Filter the records below for the word "localhost". Keep each line that has it.

== Data supplied ==

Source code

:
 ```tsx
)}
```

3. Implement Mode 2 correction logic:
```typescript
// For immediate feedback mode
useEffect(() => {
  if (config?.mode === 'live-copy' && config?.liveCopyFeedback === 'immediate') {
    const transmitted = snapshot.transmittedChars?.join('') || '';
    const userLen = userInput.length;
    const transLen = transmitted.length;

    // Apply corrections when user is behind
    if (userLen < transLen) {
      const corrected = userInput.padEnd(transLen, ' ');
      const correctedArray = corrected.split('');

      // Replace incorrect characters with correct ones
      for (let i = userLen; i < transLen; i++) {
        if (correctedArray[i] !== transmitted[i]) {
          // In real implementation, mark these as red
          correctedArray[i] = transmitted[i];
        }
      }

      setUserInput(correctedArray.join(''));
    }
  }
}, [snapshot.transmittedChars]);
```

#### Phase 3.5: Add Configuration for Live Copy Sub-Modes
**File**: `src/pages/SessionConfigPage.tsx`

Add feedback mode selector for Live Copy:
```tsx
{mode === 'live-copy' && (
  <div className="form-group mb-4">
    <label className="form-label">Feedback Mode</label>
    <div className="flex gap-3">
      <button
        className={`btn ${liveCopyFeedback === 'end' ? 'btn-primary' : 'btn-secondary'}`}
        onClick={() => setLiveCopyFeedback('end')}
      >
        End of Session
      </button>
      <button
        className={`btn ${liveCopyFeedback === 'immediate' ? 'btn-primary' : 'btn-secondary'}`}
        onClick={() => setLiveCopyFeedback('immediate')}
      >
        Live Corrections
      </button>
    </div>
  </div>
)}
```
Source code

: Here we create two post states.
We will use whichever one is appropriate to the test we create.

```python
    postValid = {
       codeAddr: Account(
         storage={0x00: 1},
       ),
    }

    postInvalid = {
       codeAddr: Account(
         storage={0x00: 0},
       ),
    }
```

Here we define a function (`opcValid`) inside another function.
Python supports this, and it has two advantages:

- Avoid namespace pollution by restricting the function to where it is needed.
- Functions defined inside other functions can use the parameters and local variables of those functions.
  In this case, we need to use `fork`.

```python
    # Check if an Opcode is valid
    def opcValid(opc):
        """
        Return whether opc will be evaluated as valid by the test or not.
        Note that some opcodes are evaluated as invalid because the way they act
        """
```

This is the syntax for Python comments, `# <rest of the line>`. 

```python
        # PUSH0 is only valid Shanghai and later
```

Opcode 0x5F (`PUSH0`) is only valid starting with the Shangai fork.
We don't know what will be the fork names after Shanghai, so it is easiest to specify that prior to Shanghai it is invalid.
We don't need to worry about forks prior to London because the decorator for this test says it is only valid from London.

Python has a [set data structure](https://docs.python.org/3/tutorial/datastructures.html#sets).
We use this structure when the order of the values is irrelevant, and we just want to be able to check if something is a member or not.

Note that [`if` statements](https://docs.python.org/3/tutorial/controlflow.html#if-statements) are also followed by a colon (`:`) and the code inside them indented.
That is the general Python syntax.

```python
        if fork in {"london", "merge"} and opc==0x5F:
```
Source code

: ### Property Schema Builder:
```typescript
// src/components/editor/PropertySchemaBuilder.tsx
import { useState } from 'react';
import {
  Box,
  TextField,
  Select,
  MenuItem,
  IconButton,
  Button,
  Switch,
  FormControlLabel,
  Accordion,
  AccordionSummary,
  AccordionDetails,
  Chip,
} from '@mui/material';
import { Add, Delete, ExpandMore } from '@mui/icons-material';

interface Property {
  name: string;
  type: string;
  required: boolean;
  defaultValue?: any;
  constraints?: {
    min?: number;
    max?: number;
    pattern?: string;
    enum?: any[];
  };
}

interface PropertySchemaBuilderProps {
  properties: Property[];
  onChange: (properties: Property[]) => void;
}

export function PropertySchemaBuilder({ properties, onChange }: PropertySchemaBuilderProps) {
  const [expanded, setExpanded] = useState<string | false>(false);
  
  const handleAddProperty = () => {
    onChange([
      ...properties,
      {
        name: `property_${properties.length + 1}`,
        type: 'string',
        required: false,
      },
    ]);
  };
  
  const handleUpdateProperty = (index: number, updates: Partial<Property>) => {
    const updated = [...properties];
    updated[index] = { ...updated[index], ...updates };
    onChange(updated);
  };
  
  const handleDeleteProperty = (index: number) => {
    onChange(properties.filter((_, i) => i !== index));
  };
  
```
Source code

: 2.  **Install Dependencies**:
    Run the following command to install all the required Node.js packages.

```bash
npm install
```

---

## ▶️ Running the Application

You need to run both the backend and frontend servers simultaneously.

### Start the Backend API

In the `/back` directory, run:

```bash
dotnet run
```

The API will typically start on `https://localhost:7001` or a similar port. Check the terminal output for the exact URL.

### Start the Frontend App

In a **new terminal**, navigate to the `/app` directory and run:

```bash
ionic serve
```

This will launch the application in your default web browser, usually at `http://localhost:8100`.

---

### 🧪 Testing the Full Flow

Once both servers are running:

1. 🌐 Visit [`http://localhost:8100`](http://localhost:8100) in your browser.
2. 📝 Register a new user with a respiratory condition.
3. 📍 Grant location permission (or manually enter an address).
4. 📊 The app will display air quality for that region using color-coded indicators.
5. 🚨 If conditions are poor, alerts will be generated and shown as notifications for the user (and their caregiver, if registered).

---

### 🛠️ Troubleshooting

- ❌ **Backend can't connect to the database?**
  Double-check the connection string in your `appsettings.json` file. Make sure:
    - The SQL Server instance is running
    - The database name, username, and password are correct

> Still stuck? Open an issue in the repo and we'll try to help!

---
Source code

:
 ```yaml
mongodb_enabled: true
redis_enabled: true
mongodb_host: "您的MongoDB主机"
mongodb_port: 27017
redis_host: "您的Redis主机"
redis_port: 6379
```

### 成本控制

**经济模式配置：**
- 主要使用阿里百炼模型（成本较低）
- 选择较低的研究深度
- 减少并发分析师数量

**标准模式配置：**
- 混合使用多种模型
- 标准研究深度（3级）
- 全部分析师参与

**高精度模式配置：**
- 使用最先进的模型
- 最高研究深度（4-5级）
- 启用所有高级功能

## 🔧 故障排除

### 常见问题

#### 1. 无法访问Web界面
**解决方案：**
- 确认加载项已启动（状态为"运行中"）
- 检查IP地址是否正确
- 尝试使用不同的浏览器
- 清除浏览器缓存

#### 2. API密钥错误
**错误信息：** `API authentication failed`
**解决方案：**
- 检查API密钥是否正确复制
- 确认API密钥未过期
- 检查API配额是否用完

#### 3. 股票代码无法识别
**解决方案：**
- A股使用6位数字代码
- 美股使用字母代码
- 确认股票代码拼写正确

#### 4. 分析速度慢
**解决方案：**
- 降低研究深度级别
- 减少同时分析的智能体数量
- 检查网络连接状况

===

• _Result of the task_:
The API will typically start on `https://localhost:7001` or a similar port. Check the terminal output for the exact URL.
This will launch the application in your default web browser, usually at `http://localhost:8100`.
1. 🌐 Visit [`http://localhost:8100`](http://localhost:8100) in your browser.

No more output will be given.